The Dolby Digital 2.0 mono audio track is recorded under similar constrictions to the Automavision process. It’s clear, functional and gets the job done and gets it done reasonably well, but there’s not much else you can say about it.

English subtitles are provided and seem to capture the humour of the script as well as can be managed within the limitations of the national humour and in-jokes. While they are clear, in a white font and easily read, the subtitles however are rather large and, fixed on the transfer, they cannot be removed.

Interviews and Behind The Scenes (9:52)
Lars von Trier talks briefly about the idea behind the film, working in Danish and his love for screwball comedies, as well as how the Automavision concept worked (or didn’t).
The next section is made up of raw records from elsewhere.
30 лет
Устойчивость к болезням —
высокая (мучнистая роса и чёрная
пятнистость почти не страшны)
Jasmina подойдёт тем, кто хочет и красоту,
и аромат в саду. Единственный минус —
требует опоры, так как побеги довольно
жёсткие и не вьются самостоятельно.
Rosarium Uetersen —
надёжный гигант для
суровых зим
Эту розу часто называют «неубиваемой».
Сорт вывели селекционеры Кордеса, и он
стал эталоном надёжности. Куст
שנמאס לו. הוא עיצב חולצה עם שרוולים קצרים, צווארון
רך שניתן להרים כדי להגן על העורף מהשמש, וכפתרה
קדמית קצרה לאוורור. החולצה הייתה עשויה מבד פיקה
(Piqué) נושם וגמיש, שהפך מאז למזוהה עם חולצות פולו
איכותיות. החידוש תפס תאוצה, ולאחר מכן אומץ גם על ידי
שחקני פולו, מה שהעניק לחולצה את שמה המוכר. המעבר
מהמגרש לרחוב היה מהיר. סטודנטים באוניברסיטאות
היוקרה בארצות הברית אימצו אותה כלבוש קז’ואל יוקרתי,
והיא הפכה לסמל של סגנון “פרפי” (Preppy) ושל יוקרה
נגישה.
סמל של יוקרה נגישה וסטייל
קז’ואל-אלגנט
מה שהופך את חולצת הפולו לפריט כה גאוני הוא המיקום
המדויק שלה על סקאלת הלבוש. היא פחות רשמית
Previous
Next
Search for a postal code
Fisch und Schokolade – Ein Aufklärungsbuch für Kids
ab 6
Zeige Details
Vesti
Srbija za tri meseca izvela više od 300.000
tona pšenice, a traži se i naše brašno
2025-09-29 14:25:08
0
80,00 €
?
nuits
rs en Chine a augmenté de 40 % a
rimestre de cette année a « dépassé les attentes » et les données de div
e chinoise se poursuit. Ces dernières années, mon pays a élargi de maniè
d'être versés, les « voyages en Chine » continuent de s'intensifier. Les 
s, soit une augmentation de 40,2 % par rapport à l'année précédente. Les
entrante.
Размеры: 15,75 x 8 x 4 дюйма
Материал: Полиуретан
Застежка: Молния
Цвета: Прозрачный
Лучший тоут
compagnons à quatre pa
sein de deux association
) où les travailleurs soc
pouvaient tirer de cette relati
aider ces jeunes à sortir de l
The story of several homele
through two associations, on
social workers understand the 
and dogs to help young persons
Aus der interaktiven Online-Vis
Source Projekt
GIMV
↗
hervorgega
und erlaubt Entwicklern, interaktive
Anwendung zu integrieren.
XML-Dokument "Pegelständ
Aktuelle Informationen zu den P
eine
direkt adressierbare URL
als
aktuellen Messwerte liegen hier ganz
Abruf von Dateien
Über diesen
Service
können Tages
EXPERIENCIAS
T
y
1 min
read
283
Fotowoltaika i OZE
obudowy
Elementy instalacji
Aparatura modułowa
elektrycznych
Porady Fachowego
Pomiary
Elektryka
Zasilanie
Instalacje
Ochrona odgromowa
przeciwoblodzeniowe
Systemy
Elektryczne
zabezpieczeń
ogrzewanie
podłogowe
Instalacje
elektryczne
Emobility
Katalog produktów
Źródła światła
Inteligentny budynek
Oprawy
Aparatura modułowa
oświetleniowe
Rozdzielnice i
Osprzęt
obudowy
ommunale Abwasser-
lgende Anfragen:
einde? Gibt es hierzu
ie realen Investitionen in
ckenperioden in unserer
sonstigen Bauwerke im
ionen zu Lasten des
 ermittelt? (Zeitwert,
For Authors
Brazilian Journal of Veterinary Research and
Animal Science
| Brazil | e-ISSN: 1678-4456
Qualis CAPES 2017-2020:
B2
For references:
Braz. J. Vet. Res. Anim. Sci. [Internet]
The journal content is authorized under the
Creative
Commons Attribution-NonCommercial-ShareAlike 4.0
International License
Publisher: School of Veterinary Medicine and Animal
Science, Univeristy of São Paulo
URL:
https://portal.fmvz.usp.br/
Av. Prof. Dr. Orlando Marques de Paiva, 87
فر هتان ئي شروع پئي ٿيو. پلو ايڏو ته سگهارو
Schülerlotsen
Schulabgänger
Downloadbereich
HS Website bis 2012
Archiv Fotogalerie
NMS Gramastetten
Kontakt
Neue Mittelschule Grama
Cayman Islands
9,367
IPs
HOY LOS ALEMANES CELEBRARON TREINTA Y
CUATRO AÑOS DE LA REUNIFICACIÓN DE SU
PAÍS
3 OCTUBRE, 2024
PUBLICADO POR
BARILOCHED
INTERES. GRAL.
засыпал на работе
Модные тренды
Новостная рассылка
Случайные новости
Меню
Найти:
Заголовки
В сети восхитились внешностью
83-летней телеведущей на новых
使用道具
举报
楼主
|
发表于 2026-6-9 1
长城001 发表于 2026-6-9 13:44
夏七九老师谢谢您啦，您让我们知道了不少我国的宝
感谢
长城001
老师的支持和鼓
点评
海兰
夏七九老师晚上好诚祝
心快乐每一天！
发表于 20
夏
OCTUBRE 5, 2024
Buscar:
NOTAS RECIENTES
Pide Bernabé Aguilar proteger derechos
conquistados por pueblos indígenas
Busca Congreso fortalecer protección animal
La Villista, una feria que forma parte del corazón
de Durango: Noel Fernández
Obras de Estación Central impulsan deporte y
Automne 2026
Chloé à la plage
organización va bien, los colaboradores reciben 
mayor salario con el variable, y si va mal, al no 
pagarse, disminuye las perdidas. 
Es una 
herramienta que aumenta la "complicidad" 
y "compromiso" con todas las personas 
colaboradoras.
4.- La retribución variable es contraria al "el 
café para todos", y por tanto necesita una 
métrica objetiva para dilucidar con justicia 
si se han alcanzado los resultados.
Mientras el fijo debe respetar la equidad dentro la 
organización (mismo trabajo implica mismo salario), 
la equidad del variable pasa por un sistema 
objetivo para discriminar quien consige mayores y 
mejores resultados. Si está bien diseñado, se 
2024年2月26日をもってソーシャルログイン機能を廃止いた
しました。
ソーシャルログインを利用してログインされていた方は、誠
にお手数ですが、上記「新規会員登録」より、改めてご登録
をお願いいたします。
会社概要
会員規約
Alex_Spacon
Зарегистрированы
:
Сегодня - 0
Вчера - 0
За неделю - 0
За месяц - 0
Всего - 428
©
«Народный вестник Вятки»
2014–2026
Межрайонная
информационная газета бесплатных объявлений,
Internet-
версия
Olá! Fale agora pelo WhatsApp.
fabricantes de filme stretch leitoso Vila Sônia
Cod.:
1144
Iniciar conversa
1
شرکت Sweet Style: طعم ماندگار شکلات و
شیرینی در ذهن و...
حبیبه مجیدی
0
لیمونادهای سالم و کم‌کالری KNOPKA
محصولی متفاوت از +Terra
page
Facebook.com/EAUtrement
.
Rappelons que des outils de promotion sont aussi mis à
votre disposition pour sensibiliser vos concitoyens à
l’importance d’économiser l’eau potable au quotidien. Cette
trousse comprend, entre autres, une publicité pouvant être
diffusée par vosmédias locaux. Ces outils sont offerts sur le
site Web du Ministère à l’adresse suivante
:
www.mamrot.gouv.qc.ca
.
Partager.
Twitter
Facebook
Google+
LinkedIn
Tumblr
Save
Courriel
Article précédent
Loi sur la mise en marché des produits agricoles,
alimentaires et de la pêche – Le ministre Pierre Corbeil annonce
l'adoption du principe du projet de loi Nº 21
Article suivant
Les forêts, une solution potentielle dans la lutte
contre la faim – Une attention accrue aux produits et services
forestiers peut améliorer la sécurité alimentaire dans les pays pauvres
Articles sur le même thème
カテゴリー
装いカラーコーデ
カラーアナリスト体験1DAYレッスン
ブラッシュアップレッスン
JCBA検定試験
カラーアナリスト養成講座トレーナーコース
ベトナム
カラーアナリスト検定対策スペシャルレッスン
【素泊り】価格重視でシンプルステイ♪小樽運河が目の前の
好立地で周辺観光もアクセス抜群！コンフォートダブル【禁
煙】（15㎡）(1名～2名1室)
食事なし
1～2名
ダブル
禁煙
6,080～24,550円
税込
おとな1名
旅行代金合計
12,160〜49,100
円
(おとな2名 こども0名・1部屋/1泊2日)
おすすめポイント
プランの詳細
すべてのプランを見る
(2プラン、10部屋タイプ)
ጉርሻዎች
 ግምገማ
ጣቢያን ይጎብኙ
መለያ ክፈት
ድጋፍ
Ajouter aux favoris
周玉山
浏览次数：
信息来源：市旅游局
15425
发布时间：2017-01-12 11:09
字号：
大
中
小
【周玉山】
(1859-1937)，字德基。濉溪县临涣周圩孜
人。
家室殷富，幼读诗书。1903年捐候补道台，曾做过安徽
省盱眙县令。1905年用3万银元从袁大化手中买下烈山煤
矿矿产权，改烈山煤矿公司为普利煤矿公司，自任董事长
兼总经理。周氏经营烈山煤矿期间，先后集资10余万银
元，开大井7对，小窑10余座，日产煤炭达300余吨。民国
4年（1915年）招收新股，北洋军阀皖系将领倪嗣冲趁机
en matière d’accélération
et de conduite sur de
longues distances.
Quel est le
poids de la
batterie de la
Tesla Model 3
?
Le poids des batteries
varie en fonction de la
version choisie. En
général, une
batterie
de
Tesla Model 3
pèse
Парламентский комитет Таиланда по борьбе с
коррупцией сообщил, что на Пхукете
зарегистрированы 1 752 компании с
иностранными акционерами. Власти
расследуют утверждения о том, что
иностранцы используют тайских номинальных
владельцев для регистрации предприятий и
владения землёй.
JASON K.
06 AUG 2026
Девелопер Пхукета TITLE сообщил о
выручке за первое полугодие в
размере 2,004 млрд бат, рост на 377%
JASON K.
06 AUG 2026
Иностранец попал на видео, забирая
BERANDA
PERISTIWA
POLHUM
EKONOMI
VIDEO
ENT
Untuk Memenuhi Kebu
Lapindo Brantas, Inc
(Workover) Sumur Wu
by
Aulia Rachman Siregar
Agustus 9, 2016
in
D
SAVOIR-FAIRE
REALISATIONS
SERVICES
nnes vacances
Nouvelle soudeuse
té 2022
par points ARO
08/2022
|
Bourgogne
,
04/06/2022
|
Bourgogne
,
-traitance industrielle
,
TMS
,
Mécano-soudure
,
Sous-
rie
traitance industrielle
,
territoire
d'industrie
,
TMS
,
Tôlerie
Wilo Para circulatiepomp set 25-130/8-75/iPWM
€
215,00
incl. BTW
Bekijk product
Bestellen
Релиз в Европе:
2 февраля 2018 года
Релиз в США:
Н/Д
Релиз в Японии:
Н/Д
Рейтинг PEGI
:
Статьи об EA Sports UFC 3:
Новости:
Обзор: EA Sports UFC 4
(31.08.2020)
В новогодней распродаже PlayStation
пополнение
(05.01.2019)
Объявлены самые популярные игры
Jens Albinus, Peter Gantzler and members of the crew also provide input on the filmmaking process for the film.

Short Film: The Sickie (13:46)
Keeping with the office theme, Diffusion have included a 2006 short film by Rupert Jones where a harried office worker, pushed one step too far tries to pull a sickie, but finds his indispensability makes the lure of the office too strong to resist. Stars the wonderful Toby Jones (Infamous). Presented in an anamorphic transfer (all the extras are anamorphic, but not the feature film), the image quality is flawless.

A few text pages explain the shooting process in The Boss Of It All, where a randomised angles are selected on a fixed camera position. It’s certainly the most random constraint used by Trier in his films.

Five stills are shown in a 50 second slideshow.

Inevitably, even doing a straightforward comedy film, Lars von Trier can’t help but play around with meta-narratives and filmmaking concepts, but more importantly the essential humour and satire of The Boss Of It All is strong and entertaining. Diffusion’s releases can usually be relied upon for good transfers and extra features and, but for the disappointing decision to go with a non-anamorphic transfer and fixed subtitles, the transfer is as good as the film allows and the extra features are light but informative.